A well-researched external perspective – with the balls to challenge you – is hugely valuable for this process. Our own view tends to be incredibly insular. I believe that not challenging this quarterly is dangerous in a changing marketplace. We end up blinded by our own perspectives – and we don’t need to look far to see the perils of this approach.

Consider the torturous tale of Blockbuster when they severely underestimated Netflix as a threat. In 2000, Netflix offered itself to Blockbuster for acquisition for $50million; Blockbuster declined. In the interceding years, Netflix continued to build its subscriber list (they were a mailbox delivery DVD company at the time). Capitalising on the advance of streaming technology – a disruptive technological change – in 2007, Netflix introduced video on demand via the internet. Just three years later, Blockbuster filed for bankruptcy, costing 60,000 people their jobs.

Too often we see businesses left scratching their heads and wondering what on earth just happened, as no doubt the Blockbuster execs did. Their focus was so insular that they missed what was happening around them. They needed to look up and out.

A pivot may be needed to avoid disaster – as in the case of Blockbuster – or it could be needed to seize an opportunity. Pivots don’t always occur as a result of a negative event, but could come following the identification or prediction of a positive one too.

My personal experience of pivoting

My own journey has contained plenty of pivots. After I bought into The Results Group in 2003 the company’s revenue was just north of $1M and the business was operating with a franchise structure and 25 licensees. I had little respect for licensee models in our market, so our first pivot was to un-franchise the business. Following that, we grew to nine offices around New Zealand, which saw us essentially outgrowing the New Zealand market. We needed to pivot again.

We chose not to do the obvious route of launching into Australia and instead, having already successfully scaled my previous business in the US, we headed there – to North America. We subsequently opened three offices in Canada that were successful, but when we opened our California office, we realised that we couldn’t achieve the scale needed to make an impact on that market; there was no way for us to deploy 400 offices across the US right then, so we pivoted again.

Looking at the business model, we set out to create a tool to sit in the middle – an execution platform that enabled us to consult better virtually than we could have using the tools that were available at the time. The challenges started to come further along that path. A software business, as we had now become, is cash hungry and has the opposite resource needs to a consulting business. We successfully raised capital, but it took our focus and energy away from other things.

So then came another major pivot – the decision to split the two companies out. The software arm remained branded as Results.com separated for IPO. My focus was then on rebuilding our consulting business that was less fixated on scale, and instead about quality clients and their needs and outcomes. Where we previously had a Product-Leadership strategy, our consulting business required a Customer Intimacy play which fuelled our focus on finding only the best and most successful entrepreneurs to deliver their expertise to a select group of consulting clients.
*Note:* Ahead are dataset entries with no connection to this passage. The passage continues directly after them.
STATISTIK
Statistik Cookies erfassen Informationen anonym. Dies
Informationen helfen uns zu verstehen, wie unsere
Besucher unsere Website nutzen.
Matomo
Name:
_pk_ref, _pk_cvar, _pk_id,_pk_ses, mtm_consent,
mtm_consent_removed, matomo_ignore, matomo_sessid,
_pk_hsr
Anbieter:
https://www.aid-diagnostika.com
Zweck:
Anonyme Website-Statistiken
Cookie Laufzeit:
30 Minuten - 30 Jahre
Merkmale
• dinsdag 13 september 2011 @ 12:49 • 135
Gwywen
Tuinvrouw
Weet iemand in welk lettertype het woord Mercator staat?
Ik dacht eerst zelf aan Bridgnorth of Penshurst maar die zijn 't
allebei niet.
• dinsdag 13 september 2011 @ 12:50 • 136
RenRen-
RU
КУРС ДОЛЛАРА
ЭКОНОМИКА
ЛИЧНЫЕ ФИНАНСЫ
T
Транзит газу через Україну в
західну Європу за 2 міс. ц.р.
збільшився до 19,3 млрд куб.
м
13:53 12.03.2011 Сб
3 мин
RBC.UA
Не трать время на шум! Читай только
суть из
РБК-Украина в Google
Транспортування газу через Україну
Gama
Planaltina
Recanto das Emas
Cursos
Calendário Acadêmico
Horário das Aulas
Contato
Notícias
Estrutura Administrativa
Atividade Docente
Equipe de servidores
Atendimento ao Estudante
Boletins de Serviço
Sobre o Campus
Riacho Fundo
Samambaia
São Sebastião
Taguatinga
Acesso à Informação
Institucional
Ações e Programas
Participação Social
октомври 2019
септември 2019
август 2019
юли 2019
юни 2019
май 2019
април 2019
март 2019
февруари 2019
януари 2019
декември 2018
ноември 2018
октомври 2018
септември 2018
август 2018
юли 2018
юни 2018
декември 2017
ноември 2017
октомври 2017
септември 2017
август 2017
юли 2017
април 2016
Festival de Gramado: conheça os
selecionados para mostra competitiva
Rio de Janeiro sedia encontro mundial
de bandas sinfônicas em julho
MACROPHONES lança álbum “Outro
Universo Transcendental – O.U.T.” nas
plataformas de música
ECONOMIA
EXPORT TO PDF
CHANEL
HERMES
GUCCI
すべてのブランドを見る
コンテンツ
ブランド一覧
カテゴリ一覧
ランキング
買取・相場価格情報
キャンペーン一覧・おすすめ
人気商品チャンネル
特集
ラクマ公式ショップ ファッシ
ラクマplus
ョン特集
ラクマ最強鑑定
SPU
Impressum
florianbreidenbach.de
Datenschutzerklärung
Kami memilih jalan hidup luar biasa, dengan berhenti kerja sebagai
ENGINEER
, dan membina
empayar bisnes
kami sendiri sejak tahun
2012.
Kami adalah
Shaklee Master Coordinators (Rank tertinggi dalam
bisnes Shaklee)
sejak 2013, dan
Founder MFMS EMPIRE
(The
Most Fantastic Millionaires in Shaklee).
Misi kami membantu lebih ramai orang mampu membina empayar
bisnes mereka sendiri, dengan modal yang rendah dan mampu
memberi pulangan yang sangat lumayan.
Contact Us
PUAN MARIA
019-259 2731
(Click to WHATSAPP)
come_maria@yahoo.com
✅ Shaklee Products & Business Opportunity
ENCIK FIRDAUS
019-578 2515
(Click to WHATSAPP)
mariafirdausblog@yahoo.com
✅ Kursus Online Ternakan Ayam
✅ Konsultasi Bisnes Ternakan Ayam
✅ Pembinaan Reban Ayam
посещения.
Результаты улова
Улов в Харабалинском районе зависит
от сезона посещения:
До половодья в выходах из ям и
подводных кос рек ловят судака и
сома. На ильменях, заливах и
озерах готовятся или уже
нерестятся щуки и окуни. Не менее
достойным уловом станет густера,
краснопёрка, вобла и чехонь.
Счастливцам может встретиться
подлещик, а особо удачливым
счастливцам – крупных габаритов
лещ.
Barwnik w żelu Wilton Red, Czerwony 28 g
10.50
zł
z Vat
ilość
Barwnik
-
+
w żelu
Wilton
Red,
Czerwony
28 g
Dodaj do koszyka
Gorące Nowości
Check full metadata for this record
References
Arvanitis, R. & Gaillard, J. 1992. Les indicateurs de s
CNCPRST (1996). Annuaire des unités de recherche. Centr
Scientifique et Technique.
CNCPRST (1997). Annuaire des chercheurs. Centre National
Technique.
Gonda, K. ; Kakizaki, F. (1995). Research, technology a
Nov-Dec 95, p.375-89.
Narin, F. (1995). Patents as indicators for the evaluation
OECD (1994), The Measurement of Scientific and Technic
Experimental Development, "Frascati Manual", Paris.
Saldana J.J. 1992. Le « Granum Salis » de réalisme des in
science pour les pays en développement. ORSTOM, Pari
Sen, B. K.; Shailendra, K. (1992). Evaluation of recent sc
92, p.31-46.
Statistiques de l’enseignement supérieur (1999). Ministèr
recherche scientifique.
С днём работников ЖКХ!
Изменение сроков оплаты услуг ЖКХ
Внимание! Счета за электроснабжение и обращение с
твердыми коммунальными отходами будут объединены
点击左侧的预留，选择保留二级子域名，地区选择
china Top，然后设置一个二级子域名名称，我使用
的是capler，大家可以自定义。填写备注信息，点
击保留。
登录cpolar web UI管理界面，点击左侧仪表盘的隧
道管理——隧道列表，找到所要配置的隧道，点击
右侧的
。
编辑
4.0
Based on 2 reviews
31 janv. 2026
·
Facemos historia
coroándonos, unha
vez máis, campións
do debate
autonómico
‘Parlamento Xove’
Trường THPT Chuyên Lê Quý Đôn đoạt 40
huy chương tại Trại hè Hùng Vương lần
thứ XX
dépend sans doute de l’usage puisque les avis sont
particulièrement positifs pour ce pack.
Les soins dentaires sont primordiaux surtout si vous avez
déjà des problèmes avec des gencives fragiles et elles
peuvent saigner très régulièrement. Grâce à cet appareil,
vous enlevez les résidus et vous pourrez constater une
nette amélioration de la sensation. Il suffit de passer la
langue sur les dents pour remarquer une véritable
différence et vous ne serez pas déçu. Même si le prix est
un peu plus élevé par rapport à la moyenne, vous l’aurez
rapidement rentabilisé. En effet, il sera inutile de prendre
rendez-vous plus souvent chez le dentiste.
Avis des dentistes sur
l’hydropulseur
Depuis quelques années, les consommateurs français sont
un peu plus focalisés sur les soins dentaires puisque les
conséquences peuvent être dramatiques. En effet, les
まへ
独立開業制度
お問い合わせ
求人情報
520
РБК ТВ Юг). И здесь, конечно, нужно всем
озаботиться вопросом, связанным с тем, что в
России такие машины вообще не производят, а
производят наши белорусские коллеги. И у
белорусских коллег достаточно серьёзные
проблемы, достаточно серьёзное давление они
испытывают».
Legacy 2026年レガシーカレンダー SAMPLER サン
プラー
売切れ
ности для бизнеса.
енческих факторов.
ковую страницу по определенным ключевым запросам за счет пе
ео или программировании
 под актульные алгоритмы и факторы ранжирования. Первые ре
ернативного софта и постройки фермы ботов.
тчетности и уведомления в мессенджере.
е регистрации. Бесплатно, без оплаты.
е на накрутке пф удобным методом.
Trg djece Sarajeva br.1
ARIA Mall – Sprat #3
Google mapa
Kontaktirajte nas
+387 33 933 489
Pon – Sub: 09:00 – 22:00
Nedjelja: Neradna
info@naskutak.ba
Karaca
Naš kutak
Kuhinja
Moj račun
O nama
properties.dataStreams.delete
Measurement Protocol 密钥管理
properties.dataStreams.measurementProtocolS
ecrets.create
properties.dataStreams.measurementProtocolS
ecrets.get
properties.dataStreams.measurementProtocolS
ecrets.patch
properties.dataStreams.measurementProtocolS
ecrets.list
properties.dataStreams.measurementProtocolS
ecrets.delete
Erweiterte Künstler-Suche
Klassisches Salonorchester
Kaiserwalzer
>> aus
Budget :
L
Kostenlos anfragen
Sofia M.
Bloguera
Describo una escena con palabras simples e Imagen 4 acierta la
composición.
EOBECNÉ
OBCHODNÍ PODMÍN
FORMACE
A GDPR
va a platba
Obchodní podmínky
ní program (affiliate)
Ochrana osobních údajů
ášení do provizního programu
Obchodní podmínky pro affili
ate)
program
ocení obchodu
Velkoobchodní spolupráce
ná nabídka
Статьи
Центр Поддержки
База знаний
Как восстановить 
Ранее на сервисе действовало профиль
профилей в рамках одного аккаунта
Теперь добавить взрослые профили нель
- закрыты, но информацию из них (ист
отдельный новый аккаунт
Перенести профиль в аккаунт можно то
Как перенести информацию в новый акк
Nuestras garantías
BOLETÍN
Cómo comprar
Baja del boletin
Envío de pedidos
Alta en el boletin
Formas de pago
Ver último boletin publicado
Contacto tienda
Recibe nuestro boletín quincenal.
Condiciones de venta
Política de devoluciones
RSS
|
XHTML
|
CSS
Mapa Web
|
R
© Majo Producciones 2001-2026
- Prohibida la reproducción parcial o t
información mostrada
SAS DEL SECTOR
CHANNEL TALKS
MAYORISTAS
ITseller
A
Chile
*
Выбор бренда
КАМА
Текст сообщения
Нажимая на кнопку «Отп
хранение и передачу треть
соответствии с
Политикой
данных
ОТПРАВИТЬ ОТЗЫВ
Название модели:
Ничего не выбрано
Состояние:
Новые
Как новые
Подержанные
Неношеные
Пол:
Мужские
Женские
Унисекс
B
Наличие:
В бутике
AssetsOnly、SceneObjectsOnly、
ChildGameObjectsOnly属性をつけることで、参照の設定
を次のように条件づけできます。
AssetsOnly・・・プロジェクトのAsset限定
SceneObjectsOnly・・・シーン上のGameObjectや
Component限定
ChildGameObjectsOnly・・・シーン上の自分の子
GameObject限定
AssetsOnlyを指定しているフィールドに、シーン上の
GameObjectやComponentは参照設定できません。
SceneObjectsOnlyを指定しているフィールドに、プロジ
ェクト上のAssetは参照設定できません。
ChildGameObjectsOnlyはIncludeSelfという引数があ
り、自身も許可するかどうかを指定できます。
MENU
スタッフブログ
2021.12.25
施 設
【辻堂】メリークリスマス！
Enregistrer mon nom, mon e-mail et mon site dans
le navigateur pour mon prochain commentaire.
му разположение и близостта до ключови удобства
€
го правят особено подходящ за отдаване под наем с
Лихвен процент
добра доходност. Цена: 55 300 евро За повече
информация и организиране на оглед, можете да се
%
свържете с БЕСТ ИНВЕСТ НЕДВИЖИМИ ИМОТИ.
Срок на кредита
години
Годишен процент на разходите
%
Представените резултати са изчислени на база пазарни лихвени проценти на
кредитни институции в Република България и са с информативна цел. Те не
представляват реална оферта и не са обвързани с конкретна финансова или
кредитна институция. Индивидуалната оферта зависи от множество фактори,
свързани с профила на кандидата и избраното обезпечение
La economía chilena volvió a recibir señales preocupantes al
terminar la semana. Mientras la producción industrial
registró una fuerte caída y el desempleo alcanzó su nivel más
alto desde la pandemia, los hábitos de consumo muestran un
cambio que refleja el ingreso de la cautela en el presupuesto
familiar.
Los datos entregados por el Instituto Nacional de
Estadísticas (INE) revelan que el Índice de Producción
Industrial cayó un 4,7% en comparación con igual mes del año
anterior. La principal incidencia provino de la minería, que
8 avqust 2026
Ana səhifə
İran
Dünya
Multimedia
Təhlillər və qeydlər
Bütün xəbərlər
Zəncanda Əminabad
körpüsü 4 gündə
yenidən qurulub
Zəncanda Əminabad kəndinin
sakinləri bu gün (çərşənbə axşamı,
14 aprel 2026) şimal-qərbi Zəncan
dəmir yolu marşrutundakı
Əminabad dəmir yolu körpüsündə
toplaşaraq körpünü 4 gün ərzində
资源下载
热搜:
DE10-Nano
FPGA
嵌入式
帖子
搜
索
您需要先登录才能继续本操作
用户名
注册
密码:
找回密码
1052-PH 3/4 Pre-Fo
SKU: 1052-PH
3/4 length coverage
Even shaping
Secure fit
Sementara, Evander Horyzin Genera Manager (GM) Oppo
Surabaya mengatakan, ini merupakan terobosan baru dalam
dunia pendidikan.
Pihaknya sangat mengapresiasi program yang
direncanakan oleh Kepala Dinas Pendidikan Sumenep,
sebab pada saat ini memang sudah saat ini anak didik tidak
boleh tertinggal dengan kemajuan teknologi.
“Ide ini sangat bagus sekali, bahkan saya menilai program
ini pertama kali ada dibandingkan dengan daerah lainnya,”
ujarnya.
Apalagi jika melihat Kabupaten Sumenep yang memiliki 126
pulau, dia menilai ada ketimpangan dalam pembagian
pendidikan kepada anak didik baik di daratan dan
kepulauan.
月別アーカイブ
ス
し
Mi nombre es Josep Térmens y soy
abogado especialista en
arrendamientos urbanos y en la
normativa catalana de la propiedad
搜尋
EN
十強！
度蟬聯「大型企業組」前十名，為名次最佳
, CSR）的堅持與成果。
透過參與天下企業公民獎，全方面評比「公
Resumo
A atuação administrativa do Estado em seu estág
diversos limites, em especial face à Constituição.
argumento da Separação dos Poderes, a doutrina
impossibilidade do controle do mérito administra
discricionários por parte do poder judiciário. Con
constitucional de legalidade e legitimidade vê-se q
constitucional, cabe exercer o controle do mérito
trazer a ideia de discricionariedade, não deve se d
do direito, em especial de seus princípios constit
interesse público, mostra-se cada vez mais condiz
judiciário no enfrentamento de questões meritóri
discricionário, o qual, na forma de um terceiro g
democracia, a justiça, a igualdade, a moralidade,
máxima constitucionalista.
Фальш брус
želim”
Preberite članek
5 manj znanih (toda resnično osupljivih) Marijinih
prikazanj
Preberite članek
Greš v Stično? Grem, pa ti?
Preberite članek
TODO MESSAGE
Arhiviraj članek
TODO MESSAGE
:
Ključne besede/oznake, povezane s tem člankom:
Those pivots took place over a number of years, but they would not have been possible if we weren’t walking our own talk and keeping our eyes above the horizon line. There’s a danger in making decisions based solely on where you want to go. We need to – all the time – be looking at the playing field, assessing the reality of where we are as well as where we are wanting to go. Those who win the war are not simply those with the best plan (although a great plan does help!). Instead, it’s those who are not so wedded to their plan that they don’t adapt when the playing field changes.

Are you ready?

Not that all businesses need to pivot, but we should all be ready to. Being able to make strategic decisions in real-time requires us to have considered everything that’s happening around us. And if you need any help, I’m happy to help you build that lens. Good luck crystal ball-gazing!